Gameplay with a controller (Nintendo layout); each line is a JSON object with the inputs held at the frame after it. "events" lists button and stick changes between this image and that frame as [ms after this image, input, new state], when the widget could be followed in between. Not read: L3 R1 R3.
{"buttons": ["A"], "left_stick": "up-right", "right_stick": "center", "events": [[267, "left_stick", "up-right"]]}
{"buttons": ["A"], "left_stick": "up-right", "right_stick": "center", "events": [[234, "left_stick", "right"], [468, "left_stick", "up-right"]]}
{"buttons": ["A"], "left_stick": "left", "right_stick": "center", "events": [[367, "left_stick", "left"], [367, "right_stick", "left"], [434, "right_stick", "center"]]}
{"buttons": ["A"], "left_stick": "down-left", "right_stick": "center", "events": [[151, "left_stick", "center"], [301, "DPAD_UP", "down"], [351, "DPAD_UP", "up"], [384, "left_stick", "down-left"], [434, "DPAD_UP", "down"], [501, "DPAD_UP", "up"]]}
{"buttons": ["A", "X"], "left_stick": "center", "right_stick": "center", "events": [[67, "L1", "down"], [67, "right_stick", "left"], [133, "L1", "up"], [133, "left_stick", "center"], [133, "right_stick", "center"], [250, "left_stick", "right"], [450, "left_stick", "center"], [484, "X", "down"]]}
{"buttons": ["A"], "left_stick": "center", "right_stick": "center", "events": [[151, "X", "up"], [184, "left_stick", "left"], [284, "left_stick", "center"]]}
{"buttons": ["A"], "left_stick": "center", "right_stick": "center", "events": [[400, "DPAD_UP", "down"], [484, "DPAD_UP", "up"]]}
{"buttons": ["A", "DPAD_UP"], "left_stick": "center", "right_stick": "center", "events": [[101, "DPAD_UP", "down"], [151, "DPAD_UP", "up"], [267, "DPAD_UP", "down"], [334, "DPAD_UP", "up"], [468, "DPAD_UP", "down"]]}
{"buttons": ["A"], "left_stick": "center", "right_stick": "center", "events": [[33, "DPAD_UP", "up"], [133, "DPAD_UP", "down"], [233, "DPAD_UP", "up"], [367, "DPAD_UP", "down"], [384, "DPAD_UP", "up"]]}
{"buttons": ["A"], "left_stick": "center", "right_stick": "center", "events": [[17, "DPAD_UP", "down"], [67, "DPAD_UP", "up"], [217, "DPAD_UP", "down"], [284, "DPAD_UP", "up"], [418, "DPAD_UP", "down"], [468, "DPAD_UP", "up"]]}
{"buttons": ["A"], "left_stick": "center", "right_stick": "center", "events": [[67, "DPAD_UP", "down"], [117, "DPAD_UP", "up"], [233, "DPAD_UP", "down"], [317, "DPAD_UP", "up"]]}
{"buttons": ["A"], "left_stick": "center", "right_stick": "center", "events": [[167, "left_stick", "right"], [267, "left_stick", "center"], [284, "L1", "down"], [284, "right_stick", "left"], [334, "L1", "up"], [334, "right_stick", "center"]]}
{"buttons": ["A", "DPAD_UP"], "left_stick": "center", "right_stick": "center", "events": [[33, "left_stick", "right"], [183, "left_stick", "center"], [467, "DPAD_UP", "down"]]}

Description of the task:
Every entry needs to be copied exactly as it was written.

Answer to this problem:
Gameplay with a controller (Nintendo layout); each line is a JSON object with the inputs held at the frame after it. "events" lists button and stick changes between this image and that frame as [ms after this image, input, new state], when the widget could be followed in between. Not read: L3 R1 R3.
{"buttons": ["A"], "left_stick": "up-right", "right_stick": "center", "events": [[267, "left_stick", "up-right"]]}
{"buttons": ["A"], "left_stick": "up-right", "right_stick": "center", "events": [[234, "left_stick", "right"], [468, "left_stick", "up-right"]]}
{"buttons": ["A"], "left_stick": "left", "right_stick": "center", "events": [[367, "left_stick", "left"], [367, "right_stick", "left"], [434, "right_stick", "center"]]}
{"buttons": ["A"], "left_stick": "down-left", "right_stick": "center", "events": [[151, "left_stick", "center"], [301, "DPAD_UP", "down"], [351, "DPAD_UP", "up"], [384, "left_stick", "down-left"], [434, "DPAD_UP", "down"], [501, "DPAD_UP", "up"]]}
{"buttons": ["A", "X"], "left_stick": "center", "right_stick": "center", "events": [[67, "L1", "down"], [67, "right_stick", "left"], [133, "L1", "up"], [133, "left_stick", "center"], [133, "right_stick", "center"], [250, "left_stick", "right"], [450, "left_stick", "center"], [484, "X", "down"]]}
{"buttons": ["A"], "left_stick": "center", "right_stick": "center", "events": [[151, "X", "up"], [184, "left_stick", "left"], [284, "left_stick", "center"]]}
{"buttons": ["A"], "left_stick": "center", "right_stick": "center", "events": [[400, "DPAD_UP", "down"], [484, "DPAD_UP", "up"]]}
{"buttons": ["A", "DPAD_UP"], "left_stick": "center", "right_stick": "center", "events": [[101, "DPAD_UP", "down"], [151, "DPAD_UP", "up"], [267, "DPAD_UP", "down"], [334, "DPAD_UP", "up"], [468, "DPAD_UP", "down"]]}
{"buttons": ["A"], "left_stick": "center", "right_stick": "center", "events": [[33, "DPAD_UP", "up"], [133, "DPAD_UP", "down"], [233, "DPAD_UP", "up"], [367, "DPAD_UP", "down"], [384, "DPAD_UP", "up"]]}
{"buttons": ["A"], "left_stick": "center", "right_stick": "center", "events": [[17, "DPAD_UP", "down"], [67, "DPAD_UP", "up"], [217, "DPAD_UP", "down"], [284, "DPAD_UP", "up"], [418, "DPAD_UP", "down"], [468, "DPAD_UP", "up"]]}
{"buttons": ["A"], "left_stick": "center", "right_stick": "center", "events": [[67, "DPAD_UP", "down"], [117, "DPAD_UP", "up"], [233, "DPAD_UP", "down"], [317, "DPAD_UP", "up"]]}
{"buttons": ["A"], "left_stick": "center", "right_stick": "center", "events": [[167, "left_stick", "right"], [267, "left_stick", "center"], [284, "L1", "down"], [284, "right_stick", "left"], [334, "L1", "up"], [334, "right_stick", "center"]]}
{"buttons": ["A", "DPAD_UP"], "left_stick": "center", "right_stick": "center", "events": [[33, "left_stick", "right"], [183, "left_stick", "center"], [467, "DPAD_UP", "down"]]}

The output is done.